Regie: Raymond Depardon; Frankreich 2017 (Grandfilm); 87 Minuten; seit 14. Juni im Kino

»Der Weg zum wahrhaftigen Menschen führt über den Irren.« Ob man in der niederschmetternden Doku, die mit diesem Foucault-Zitat beginnt, einen flüchtigen Blick auf den »wahrhaftigen Menschen« werfen kann, liegt im Auge des Betrachtenden – zweifellos fühlt man sich bei Einsetzen des Abspanns am Ende eines langen Weges angekommen.

»12 Tage« besteht zum großen Teil aus Aufnahmen improvisierter Gerichtsverfahren in einer Lyoner Psychiatrie; in Frankreich muss jeder Zwangseingewiesene innerhalb von zwölf Tagen einem Richter vorgeführt werden, der über die weitere Behandlung (man könnte auch sagen: Inhaftierung) entscheidet. Durchbrochen werden diese intensiven Dialoge zwischen den immer gleichen drei Parteien – Richter, Patient und Anwalt – von ruhigen, aber beklemmenden Kamerafahrten durch die Klinik, unterlegt mit Alexandre Desplats hervorragendem Score.

Die Protagonisten, deren Namen Regisseur Raymond Depardon geändert hat, könnten kaum unterschiedlicher sein: eine Frau, die ruhig und klar sagt, dass sie einfach nur sterben möchte; ein älterer Mann, der Stimmen hört und selten versteht, was um ihn herum passiert; ein zunächst gefasst wirkender Langzeitpatient, der verlangt, dass man seinen Vater informiert – später stellt sich heraus, dass er den Vater vor Jahren ermordet hat. Eines aber haben sie alle gemeinsam: Die Richter und Richterinnen »verurteilen« sie zum weiteren Verbleib in der Klinik (nur einen Fall will der Richter erst nach längerer Bedenkzeit entscheiden). Der Film enthält sich einerseits eines moralischen Urteils über diese oft kafkaesk und surreal anmutende juristische Praxis; andererseits scheint Depardon vor allem mit dem letzten Gespräch, in dem eine verzweifelte junge Mutter darum bittet, ihre Tochter wiedersehen zu dürfen, auf die Willkür des psychiatrischen Systems hinzuweisen.

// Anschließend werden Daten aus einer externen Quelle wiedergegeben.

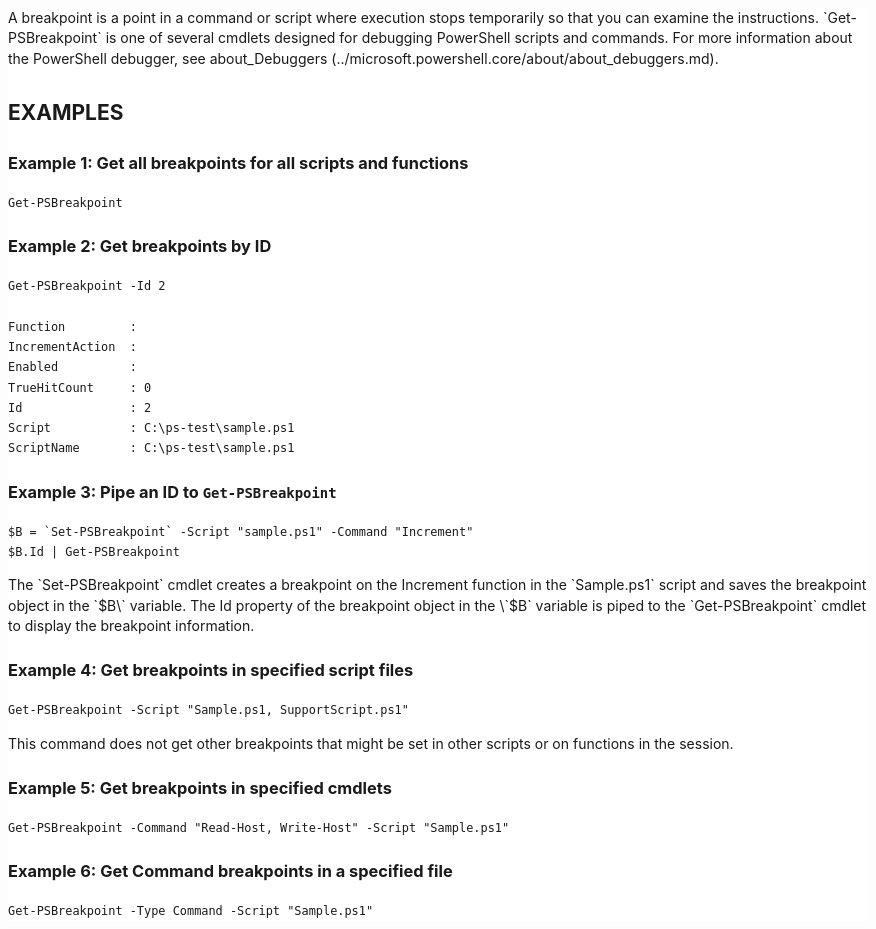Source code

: A breakpoint is a point in a command or script where execution stops temporarily so that you can examine the instructions.
\`Get-PSBreakpoint\` is one of several cmdlets designed for debugging PowerShell scripts and commands.
For more information about the PowerShell debugger, see about_Debuggers (../microsoft.powershell.core/about/about_debuggers.md).

## EXAMPLES

### Example 1: Get all breakpoints for all scripts and functions
```
Get-PSBreakpoint
```

### Example 2: Get breakpoints by ID
```
Get-PSBreakpoint -Id 2

Function         :
IncrementAction  :
Enabled          :
TrueHitCount     : 0
Id               : 2
Script           : C:\ps-test\sample.ps1
ScriptName       : C:\ps-test\sample.ps1
```

### Example 3: Pipe an ID to `Get-PSBreakpoint`
```
$B = `Set-PSBreakpoint` -Script "sample.ps1" -Command "Increment"
$B.Id | Get-PSBreakpoint
```

The \`Set-PSBreakpoint\` cmdlet creates a breakpoint on the Increment function in the \`Sample.ps1\` script and saves the breakpoint object in the \`$B\` variable.
The Id property of the breakpoint object in the \`$B\` variable is piped to the \`Get-PSBreakpoint\` cmdlet to display the breakpoint information.

### Example 4: Get breakpoints in specified script files
```
Get-PSBreakpoint -Script "Sample.ps1, SupportScript.ps1"
```

This command does not get other breakpoints that might be set in other scripts or on functions in the session.

### Example 5: Get breakpoints in specified cmdlets
```
Get-PSBreakpoint -Command "Read-Host, Write-Host" -Script "Sample.ps1"
```

### Example 6: Get Command breakpoints in a specified file
```
Get-PSBreakpoint -Type Command -Script "Sample.ps1"
```
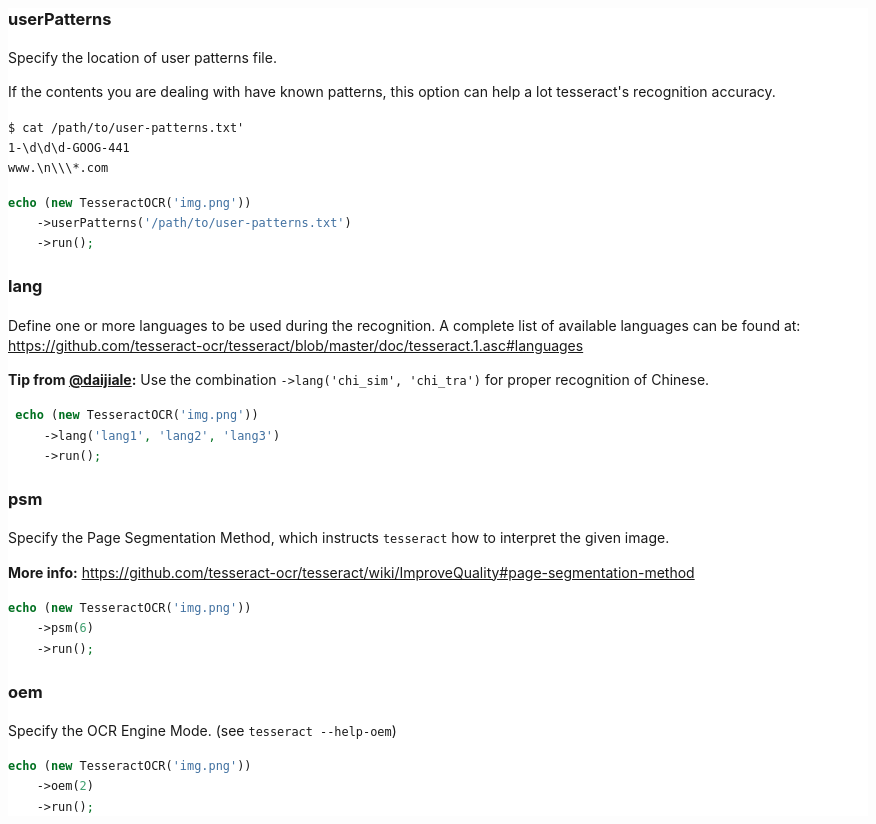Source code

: ### userPatterns

Specify the location of user patterns file.

If the contents you are dealing with have known patterns, this option can help
a lot tesseract's recognition accuracy.

```
$ cat /path/to/user-patterns.txt'
1-\d\d\d-GOOG-441
www.\n\\\*.com
```

```php
echo (new TesseractOCR('img.png'))
    ->userPatterns('/path/to/user-patterns.txt')
    ->run();
```

### lang

Define one or more languages to be used during the recognition.
A complete list of available languages can be found at:
<https://github.com/tesseract-ocr/tesseract/blob/master/doc/tesseract.1.asc#languages>

__Tip from [@daijiale][]:__ Use the combination `->lang('chi_sim', 'chi_tra')`
for proper recognition of Chinese.

```php
 echo (new TesseractOCR('img.png'))
     ->lang('lang1', 'lang2', 'lang3')
     ->run();
```

### psm

Specify the Page Segmentation Method, which instructs `tesseract` how to
interpret the given image.

__More info:__ <https://github.com/tesseract-ocr/tesseract/wiki/ImproveQuality#page-segmentation-method>

```php
echo (new TesseractOCR('img.png'))
    ->psm(6)
    ->run();
```

### oem

Specify the OCR Engine Mode. (see `tesseract --help-oem`)

```php
echo (new TesseractOCR('img.png'))
    ->oem(2)
    ->run();
```


[ci_badge]: https://github.com/thiagoalessio/tesseract-ocr-for-php/workflows/CI/badge.svg?event=push&branch=main
[ci]: https://github.com/thiagoalessio/tesseract-ocr-for-php/actions?query=workflow%3ACI
[appveyor_badge]: https://ci.appveyor.com/api/projects/status/xwy5ls0798iwcim3/branch/main?svg=true
[appveyor]: https://ci.appveyor.com/project/thiagoalessio/tesseract-ocr-for-php/branch/main
[codacy_badge]: https://app.codacy.com/project/badge/Grade/a81aa10012874f23a57df5b492d835f2
[codacy]: https://app.codacy.com/gh/thiagoalessio/tesseract-ocr-for-php/dashboard
[test_coverage_badge]: https://codecov.io/gh/thiagoalessio/tesseract-ocr-for-php/branch/main/graph/badge.svg?token=Y0VnrqiSIf
[test_coverage]: https://codecov.io/gh/thiagoalessio/tesseract-ocr-for-php
[stable_version_badge]: https://img.shields.io/packagist/v/thiagoalessio/tesseract_ocr.svg
[packagist]: https://packagist.org/packages/thiagoalessio/tesseract_ocr
[total_downloads_badge]: https://img.shields.io/packagist/dt/thiagoalessio/tesseract_ocr.svg
[monthly_downloads_badge]: https://img.shields.io/packagist/dm/thiagoalessio/tesseract_ocr.svg
[Tesseract OCR]: https://github.com/tesseract-ocr/tesseract
[Composer]: http://getcomposer.org/
[windows_icon]: https://thiagoalessio.github.io/tesseract-ocr-for-php/images/windows-18.svg
[macos_icon]: https://thiagoalessio.github.io/tesseract-ocr-for-php/images/apple-18.svg
[tesseract_installation_on_windows]: https://github.com/tesseract-ocr/tesseract/wiki#windows
[Capture2Text]: https://chocolatey.org/packages/capture2text
[Chocolatey]: https://chocolatey.org
[MacPorts]: https://www.macports.org
[Homebrew]: https://brew.sh
[@daijiale]: https://github.com/daijiale
[HOCR]: https://github.com/tesseract-ocr/tesseract/wiki/Command-Line-Usage#hocr-output
[TSV]: https://github.com/tesseract-ocr/tesseract/wiki/Command-Line-Usage#tsv-output-currently-available-in-305-dev-in-master-branch-on-github
[Issue]: https://github.com/thiagoalessio/tesseract-ocr-for-php/issues
[Pull Request]: https://github.com/thiagoalessio/tesseract-ocr-for-php/pulls
[Code of Conduct]: https://github.com/thiagoalessio/tesseract-ocr-for-php/blob/main/.github/CODE_OF_CONDUCT.md
[Contributing]: https://github.com/thiagoalessio/tesseract-ocr-for-php/blob/main/.github/CONTRIBUTING.md
[MIT License]: https://github.com/thiagoalessio/tesseract-ocr-for-php/blob/main/MIT-LICENSE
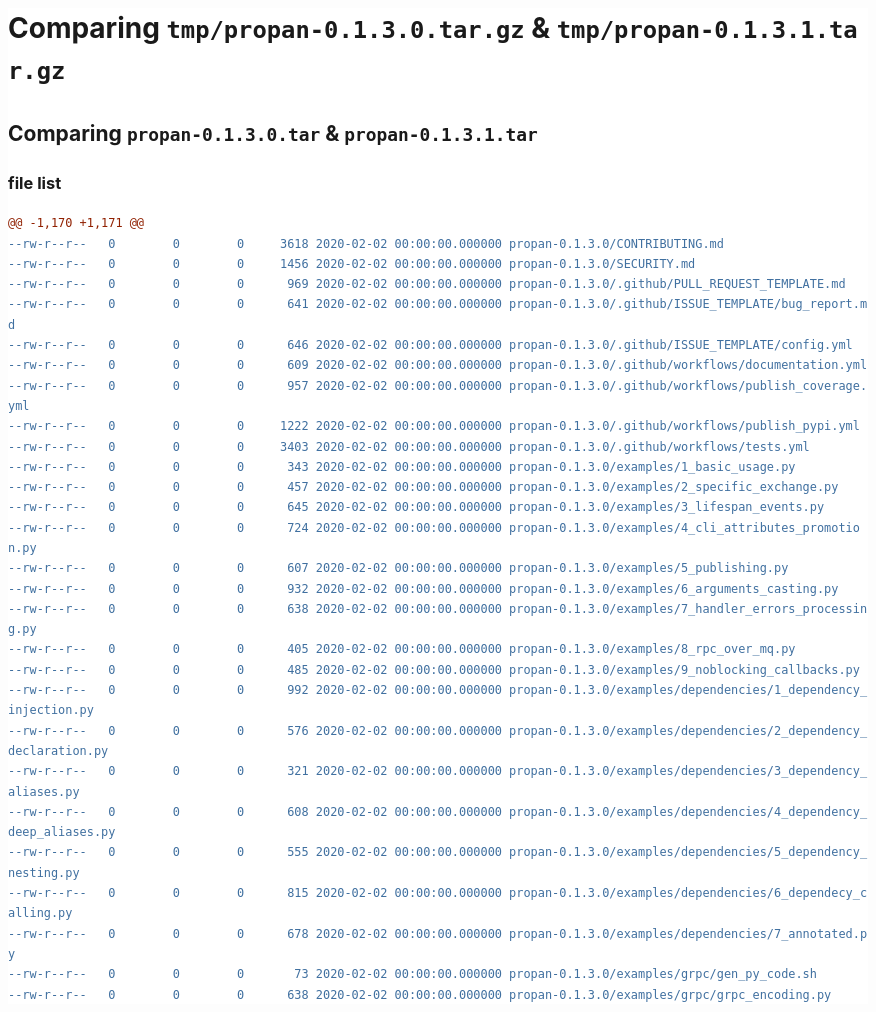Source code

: # Comparing `tmp/propan-0.1.3.0.tar.gz` & `tmp/propan-0.1.3.1.tar.gz`

## Comparing `propan-0.1.3.0.tar` & `propan-0.1.3.1.tar`

### file list

```diff
@@ -1,170 +1,171 @@
--rw-r--r--   0        0        0     3618 2020-02-02 00:00:00.000000 propan-0.1.3.0/CONTRIBUTING.md
--rw-r--r--   0        0        0     1456 2020-02-02 00:00:00.000000 propan-0.1.3.0/SECURITY.md
--rw-r--r--   0        0        0      969 2020-02-02 00:00:00.000000 propan-0.1.3.0/.github/PULL_REQUEST_TEMPLATE.md
--rw-r--r--   0        0        0      641 2020-02-02 00:00:00.000000 propan-0.1.3.0/.github/ISSUE_TEMPLATE/bug_report.md
--rw-r--r--   0        0        0      646 2020-02-02 00:00:00.000000 propan-0.1.3.0/.github/ISSUE_TEMPLATE/config.yml
--rw-r--r--   0        0        0      609 2020-02-02 00:00:00.000000 propan-0.1.3.0/.github/workflows/documentation.yml
--rw-r--r--   0        0        0      957 2020-02-02 00:00:00.000000 propan-0.1.3.0/.github/workflows/publish_coverage.yml
--rw-r--r--   0        0        0     1222 2020-02-02 00:00:00.000000 propan-0.1.3.0/.github/workflows/publish_pypi.yml
--rw-r--r--   0        0        0     3403 2020-02-02 00:00:00.000000 propan-0.1.3.0/.github/workflows/tests.yml
--rw-r--r--   0        0        0      343 2020-02-02 00:00:00.000000 propan-0.1.3.0/examples/1_basic_usage.py
--rw-r--r--   0        0        0      457 2020-02-02 00:00:00.000000 propan-0.1.3.0/examples/2_specific_exchange.py
--rw-r--r--   0        0        0      645 2020-02-02 00:00:00.000000 propan-0.1.3.0/examples/3_lifespan_events.py
--rw-r--r--   0        0        0      724 2020-02-02 00:00:00.000000 propan-0.1.3.0/examples/4_cli_attributes_promotion.py
--rw-r--r--   0        0        0      607 2020-02-02 00:00:00.000000 propan-0.1.3.0/examples/5_publishing.py
--rw-r--r--   0        0        0      932 2020-02-02 00:00:00.000000 propan-0.1.3.0/examples/6_arguments_casting.py
--rw-r--r--   0        0        0      638 2020-02-02 00:00:00.000000 propan-0.1.3.0/examples/7_handler_errors_processing.py
--rw-r--r--   0        0        0      405 2020-02-02 00:00:00.000000 propan-0.1.3.0/examples/8_rpc_over_mq.py
--rw-r--r--   0        0        0      485 2020-02-02 00:00:00.000000 propan-0.1.3.0/examples/9_noblocking_callbacks.py
--rw-r--r--   0        0        0      992 2020-02-02 00:00:00.000000 propan-0.1.3.0/examples/dependencies/1_dependency_injection.py
--rw-r--r--   0        0        0      576 2020-02-02 00:00:00.000000 propan-0.1.3.0/examples/dependencies/2_dependency_declaration.py
--rw-r--r--   0        0        0      321 2020-02-02 00:00:00.000000 propan-0.1.3.0/examples/dependencies/3_dependency_aliases.py
--rw-r--r--   0        0        0      608 2020-02-02 00:00:00.000000 propan-0.1.3.0/examples/dependencies/4_dependency_deep_aliases.py
--rw-r--r--   0        0        0      555 2020-02-02 00:00:00.000000 propan-0.1.3.0/examples/dependencies/5_dependency_nesting.py
--rw-r--r--   0        0        0      815 2020-02-02 00:00:00.000000 propan-0.1.3.0/examples/dependencies/6_dependecy_calling.py
--rw-r--r--   0        0        0      678 2020-02-02 00:00:00.000000 propan-0.1.3.0/examples/dependencies/7_annotated.py
--rw-r--r--   0        0        0       73 2020-02-02 00:00:00.000000 propan-0.1.3.0/examples/grpc/gen_py_code.sh
--rw-r--r--   0        0        0      638 2020-02-02 00:00:00.000000 propan-0.1.3.0/examples/grpc/grpc_encoding.py
```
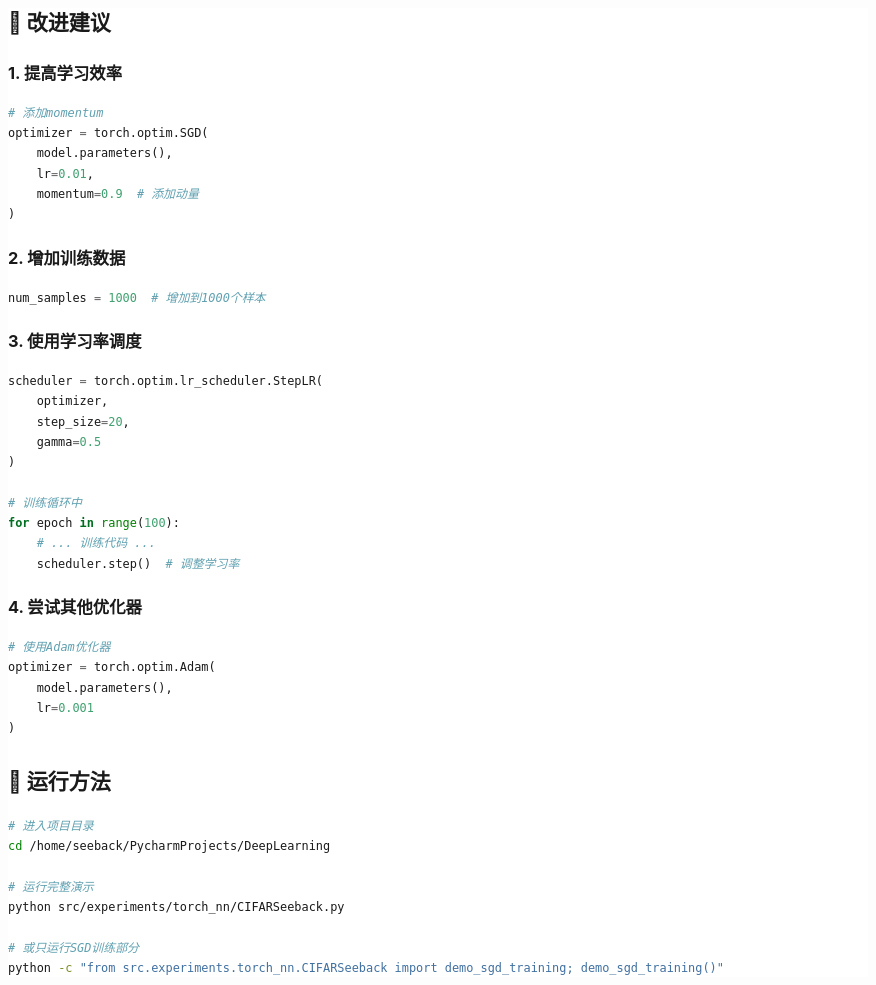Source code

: ## 🚀 改进建议

### 1. 提高学习效率
```python
# 添加momentum
optimizer = torch.optim.SGD(
    model.parameters(),
    lr=0.01,
    momentum=0.9  # 添加动量
)
```

### 2. 增加训练数据
```python
num_samples = 1000  # 增加到1000个样本
```

### 3. 使用学习率调度
```python
scheduler = torch.optim.lr_scheduler.StepLR(
    optimizer,
    step_size=20,
    gamma=0.5
)

# 训练循环中
for epoch in range(100):
    # ... 训练代码 ...
    scheduler.step()  # 调整学习率
```

### 4. 尝试其他优化器
```python
# 使用Adam优化器
optimizer = torch.optim.Adam(
    model.parameters(),
    lr=0.001
)
```

## 📝 运行方法

```bash
# 进入项目目录
cd /home/seeback/PycharmProjects/DeepLearning

# 运行完整演示
python src/experiments/torch_nn/CIFARSeeback.py

# 或只运行SGD训练部分
python -c "from src.experiments.torch_nn.CIFARSeeback import demo_sgd_training; demo_sgd_training()"
```
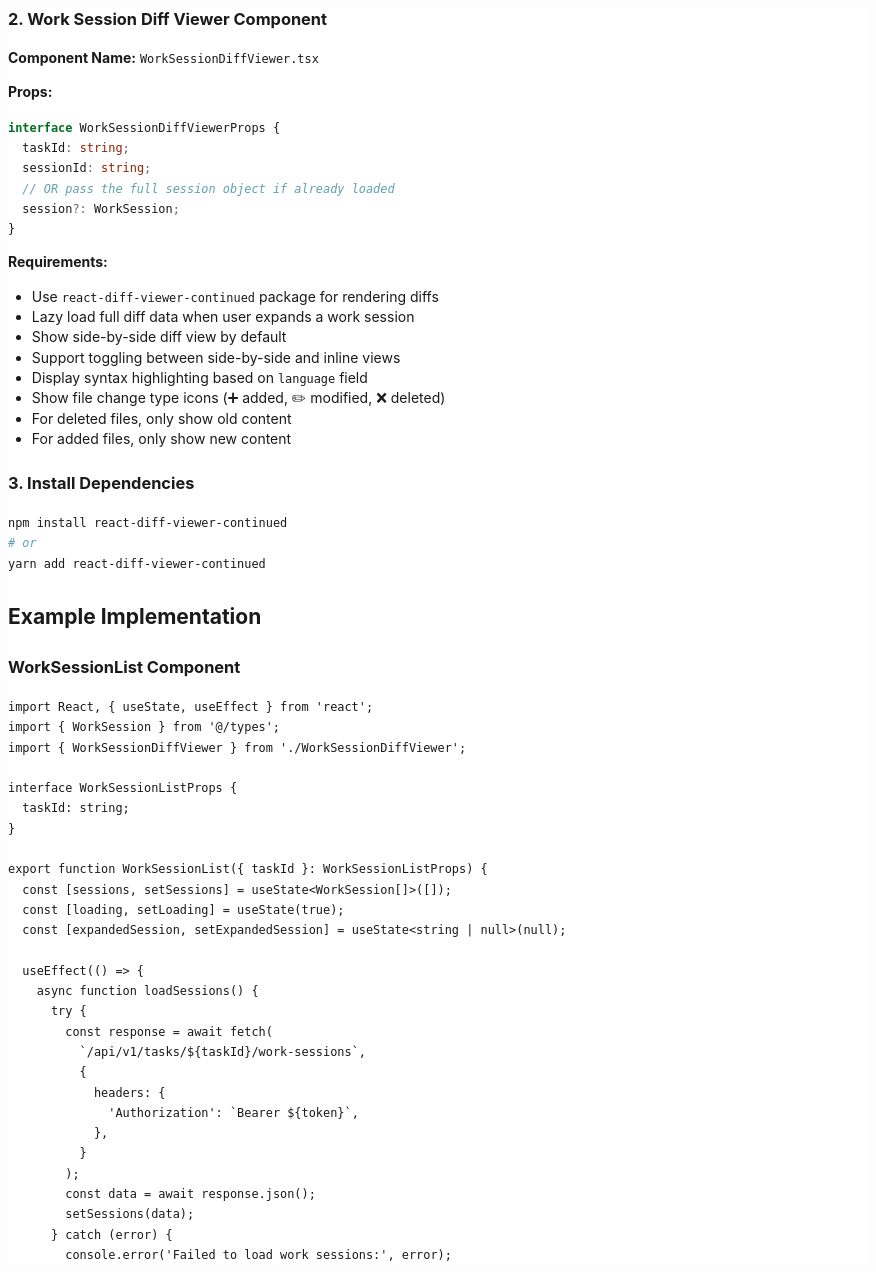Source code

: ### 2. Work Session Diff Viewer Component

**Component Name:** `WorkSessionDiffViewer.tsx`

**Props:**
```typescript
interface WorkSessionDiffViewerProps {
  taskId: string;
  sessionId: string;
  // OR pass the full session object if already loaded
  session?: WorkSession;
}
```

**Requirements:**
- Use `react-diff-viewer-continued` package for rendering diffs
- Lazy load full diff data when user expands a work session
- Show side-by-side diff view by default
- Support toggling between side-by-side and inline views
- Display syntax highlighting based on `language` field
- Show file change type icons (➕ added, ✏️ modified, ❌ deleted)
- For deleted files, only show old content
- For added files, only show new content

### 3. Install Dependencies

```bash
npm install react-diff-viewer-continued
# or
yarn add react-diff-viewer-continued
```

## Example Implementation

### WorkSessionList Component

```tsx
import React, { useState, useEffect } from 'react';
import { WorkSession } from '@/types';
import { WorkSessionDiffViewer } from './WorkSessionDiffViewer';

interface WorkSessionListProps {
  taskId: string;
}

export function WorkSessionList({ taskId }: WorkSessionListProps) {
  const [sessions, setSessions] = useState<WorkSession[]>([]);
  const [loading, setLoading] = useState(true);
  const [expandedSession, setExpandedSession] = useState<string | null>(null);

  useEffect(() => {
    async function loadSessions() {
      try {
        const response = await fetch(
          `/api/v1/tasks/${taskId}/work-sessions`,
          {
            headers: {
              'Authorization': `Bearer ${token}`,
            },
          }
        );
        const data = await response.json();
        setSessions(data);
      } catch (error) {
        console.error('Failed to load work sessions:', error);
```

So macht dieser großartige Dokumentarfilm die Mechanismen eines sonst verborgenen bürokratischen Apparats sichtbar, der in einem unscheinbaren Krankenhauszimmer darüber entscheidet, ob ein Mensch der Gesellschaft angehören darf oder nicht. Problematisch bleibt nur die Frage, inwieweit die teils schwer verwirrten Patienten ihr Einverständnis geben konnten, gefilmt zu werden.